I grew up in Alabama, but it wasn’t William Christenberry who brought me into the world of photography. For decades I didn’t understand him at all—couldn’t decode the large blocks of colorful barns, the gently degrading country stores, the red dirt of Hale County. It was all so quiet. As Vic Chesnutt would say, it was “little.”
Shreveport Psychic, Louisiana, January 2020 (SX-70).
No, it was the mournful, broken glamour of William Eggleston that got me—before I knew his name, I knew the art from album covers, from Big Star and Primal Scream. It was Birney Imes’ mysterious, kaleidoscopic juke joints. It was Sally Mann’s starkly bizarre, supernaturally honest work about her family. (And no, I wasn’t in that select gang of folks who met her in Starkville when she visited in the 90s—but I did learn about her as a result of the visit).
The Gospel Barn, Pike County, Georgia, July 2017 (Polaroid 600)
Then over time things begin to change.

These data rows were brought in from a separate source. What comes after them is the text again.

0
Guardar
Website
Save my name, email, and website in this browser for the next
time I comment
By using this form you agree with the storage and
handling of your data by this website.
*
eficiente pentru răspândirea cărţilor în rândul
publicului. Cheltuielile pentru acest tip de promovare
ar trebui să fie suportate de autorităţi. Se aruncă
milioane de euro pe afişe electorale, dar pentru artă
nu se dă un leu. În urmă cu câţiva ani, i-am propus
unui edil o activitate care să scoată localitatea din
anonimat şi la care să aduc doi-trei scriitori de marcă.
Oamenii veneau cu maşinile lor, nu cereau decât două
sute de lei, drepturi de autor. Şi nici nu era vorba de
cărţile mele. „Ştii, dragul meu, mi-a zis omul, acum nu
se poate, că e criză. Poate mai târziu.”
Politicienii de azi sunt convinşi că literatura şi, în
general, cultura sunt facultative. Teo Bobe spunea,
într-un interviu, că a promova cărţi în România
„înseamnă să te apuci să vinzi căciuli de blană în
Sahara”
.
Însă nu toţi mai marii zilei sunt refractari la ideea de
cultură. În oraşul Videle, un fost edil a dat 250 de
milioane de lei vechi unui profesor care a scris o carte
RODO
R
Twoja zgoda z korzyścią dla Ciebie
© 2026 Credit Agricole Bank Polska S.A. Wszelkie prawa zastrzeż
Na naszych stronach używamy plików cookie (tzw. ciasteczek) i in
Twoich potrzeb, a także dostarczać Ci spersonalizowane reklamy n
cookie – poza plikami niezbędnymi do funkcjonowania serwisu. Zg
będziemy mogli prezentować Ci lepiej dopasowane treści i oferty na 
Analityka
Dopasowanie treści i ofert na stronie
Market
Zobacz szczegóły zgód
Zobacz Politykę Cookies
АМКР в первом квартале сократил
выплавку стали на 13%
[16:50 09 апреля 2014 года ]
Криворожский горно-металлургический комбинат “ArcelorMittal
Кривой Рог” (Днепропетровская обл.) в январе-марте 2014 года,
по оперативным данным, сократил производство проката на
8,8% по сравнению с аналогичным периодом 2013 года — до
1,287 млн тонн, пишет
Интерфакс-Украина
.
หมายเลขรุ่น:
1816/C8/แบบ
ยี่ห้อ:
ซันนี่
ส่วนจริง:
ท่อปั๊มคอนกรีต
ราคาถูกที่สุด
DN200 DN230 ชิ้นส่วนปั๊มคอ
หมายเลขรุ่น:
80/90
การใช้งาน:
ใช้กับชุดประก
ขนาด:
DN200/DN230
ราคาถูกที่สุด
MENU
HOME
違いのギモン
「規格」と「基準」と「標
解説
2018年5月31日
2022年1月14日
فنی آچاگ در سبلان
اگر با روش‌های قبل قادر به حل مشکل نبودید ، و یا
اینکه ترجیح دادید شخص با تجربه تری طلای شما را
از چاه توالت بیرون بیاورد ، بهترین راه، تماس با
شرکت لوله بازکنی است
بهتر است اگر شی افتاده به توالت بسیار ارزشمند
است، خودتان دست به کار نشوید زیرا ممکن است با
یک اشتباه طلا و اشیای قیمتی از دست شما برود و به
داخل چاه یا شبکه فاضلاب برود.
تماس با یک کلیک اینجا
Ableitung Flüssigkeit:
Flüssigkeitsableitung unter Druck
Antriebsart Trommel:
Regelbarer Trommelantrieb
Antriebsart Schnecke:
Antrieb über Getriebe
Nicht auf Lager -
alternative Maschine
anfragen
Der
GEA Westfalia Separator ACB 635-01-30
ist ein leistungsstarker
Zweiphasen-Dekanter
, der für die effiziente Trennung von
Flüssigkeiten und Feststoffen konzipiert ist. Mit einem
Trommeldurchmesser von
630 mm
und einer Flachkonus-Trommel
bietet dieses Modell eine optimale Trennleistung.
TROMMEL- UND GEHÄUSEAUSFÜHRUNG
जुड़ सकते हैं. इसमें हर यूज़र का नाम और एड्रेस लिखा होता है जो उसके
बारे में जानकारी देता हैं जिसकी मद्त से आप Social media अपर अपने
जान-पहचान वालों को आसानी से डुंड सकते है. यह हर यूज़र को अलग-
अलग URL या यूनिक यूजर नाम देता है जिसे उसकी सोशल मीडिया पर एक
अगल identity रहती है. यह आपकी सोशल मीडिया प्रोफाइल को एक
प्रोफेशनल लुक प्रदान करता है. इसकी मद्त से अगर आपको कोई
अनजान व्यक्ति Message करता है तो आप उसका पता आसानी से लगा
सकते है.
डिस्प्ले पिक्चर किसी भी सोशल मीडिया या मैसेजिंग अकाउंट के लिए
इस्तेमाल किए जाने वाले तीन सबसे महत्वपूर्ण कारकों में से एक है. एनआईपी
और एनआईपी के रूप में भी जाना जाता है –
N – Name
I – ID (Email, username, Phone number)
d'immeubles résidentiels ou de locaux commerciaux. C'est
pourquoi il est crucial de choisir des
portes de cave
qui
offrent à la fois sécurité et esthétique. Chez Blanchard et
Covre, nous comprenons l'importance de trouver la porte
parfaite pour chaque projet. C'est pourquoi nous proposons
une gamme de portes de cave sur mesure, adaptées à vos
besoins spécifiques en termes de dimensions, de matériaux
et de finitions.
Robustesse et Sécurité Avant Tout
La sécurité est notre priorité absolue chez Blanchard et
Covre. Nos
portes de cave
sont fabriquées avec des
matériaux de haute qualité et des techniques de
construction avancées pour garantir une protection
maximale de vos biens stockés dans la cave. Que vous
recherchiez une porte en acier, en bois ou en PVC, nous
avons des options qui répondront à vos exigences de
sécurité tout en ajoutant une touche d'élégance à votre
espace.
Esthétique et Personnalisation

In 2017, as one of the two Slow Exposures artists in residence, I found myself—God forbid—taking pictures of barns and trees and on at least one occasion standing in a field of rich red dirt staring to the horizon. That was on the top of listening to literal hours of the Allman Brothers on the way to Zebulon from Mississippi—music I’d spent my entire adult life decrying as bloated jam rock—eventually making a pilgirmage to the Big House in Macon during my residency.
The grave of Gregg Allman, Macon, Ga, July 2017 (SX-70)
It wasn’t like I’d never heard the Allmans or Blackfoot or Wet Willie before; their songs were soaked into my childhood and teenage years. As I trod deeper into my 40s, those sounds became more precious to me.
And just as that music begun to slowly unlock, so did the art of Mr. Christberry. What seemed to me before to be boring became sublime; what seemed simple stood revealed as vibrant as a fractal.
I only truly understood this when kneeling in the high grass of Hale County, sweat rolling into my eyes, on a Due South Co-op pilgrimage helmed by Ryan Steed.
Beat 13, Hale County, Alabama, July 2019 (SX-70)
Alright, I hear you, I said to all the ghosts. I just hadn’t been wanting to listen.
THERE IS A NEW ALBUM out by Napalm Death and it is magnificently bleak . . . I snagged the Replacements’ Inconcerated 3LP set and the Alternate Rumours by Stevie and the Gang at Offbeat’s Record Store Day and am still hyper . . . the dam finally burst and there was SEC football all day long and Bama trounced Mizzou, with Dylan Moses looking stellar on defense . . . I’m slowly reading and re-reading Toni Morrison’s Beloved and overcome by its sumptuous language and lurking horror . . . I rewatched O Brother, Where Art Thou for the first time in years and like to have collapsed from laughing.